Say whether each statement agrees with the text below on anticoagulation after AF ablation. Answer yes or no for each, quoting the text's deciding words. 1. The consensus statement recommended warfarin for at least 2 months after AF ablation only in patients with stroke risk factors. 2. Patients in the aspirin group took 325 mg per day. 3. The study evaluated 934 consecutive patients.

── Provided text ──

Dr. Day reports serving as a consultant for and/or on the advisory board of St. Jude Medical, and also receiving honoraria relevant to this topic from the company. He reports receiving research support from St. Jude Medical and Boston Scientific. No other authors declared any conflicts.

Abstract

Background: The recently published HRS/EHRA/ECAS AF Ablation Consensus Statement recommended that warfarin should be used for at least 2 months following an AF ablation in all patients regardless of stroke risk factors. The objective of the study was to assess outcomes based upon anticoagulation practice after atrial fibrillation (AF) ablation to determine relative risk of a strategy of aspirin only in low-risk patients.

Methods: A total of 630 consecutive patients who underwent 934 ablation procedures using an open irrigated tip catheter for symptomatic AF were evaluated. Outcomes were compared between patients treated with warfarin (goal INR: 2–3) versus aspirin only (325 mg/day) in CHADS2 0–1 patients after ablation.

───
── Source data ──

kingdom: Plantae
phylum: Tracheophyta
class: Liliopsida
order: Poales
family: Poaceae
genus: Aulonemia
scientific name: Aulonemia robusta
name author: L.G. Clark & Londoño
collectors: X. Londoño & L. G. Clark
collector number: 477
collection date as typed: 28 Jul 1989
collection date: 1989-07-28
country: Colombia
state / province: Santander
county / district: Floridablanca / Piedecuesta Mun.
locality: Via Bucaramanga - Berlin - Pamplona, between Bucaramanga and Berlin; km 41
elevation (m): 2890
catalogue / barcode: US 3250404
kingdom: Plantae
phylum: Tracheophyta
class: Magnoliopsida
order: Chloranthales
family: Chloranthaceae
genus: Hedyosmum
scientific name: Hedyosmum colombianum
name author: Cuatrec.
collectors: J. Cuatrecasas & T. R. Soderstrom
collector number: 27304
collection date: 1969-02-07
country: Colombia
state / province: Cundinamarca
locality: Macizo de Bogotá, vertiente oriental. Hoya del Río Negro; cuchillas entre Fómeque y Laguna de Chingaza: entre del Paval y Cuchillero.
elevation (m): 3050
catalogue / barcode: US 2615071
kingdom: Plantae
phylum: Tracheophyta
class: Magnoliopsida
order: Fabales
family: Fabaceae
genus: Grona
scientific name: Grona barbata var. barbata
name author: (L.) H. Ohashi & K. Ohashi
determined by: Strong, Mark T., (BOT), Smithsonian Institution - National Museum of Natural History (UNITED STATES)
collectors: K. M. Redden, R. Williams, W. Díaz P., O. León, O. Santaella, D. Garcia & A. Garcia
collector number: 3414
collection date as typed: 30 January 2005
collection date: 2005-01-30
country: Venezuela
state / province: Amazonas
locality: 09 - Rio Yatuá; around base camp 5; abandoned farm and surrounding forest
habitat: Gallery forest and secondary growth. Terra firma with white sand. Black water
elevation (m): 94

───

Expected output -
1. No: "warfarin should be used for at least 2 months following an AF ablation in all patients regardless of stroke risk factors"
2. Yes: "aspirin only (325 mg/day)"
3. No: "A total of 630 consecutive patients who underwent 934 ablation procedures"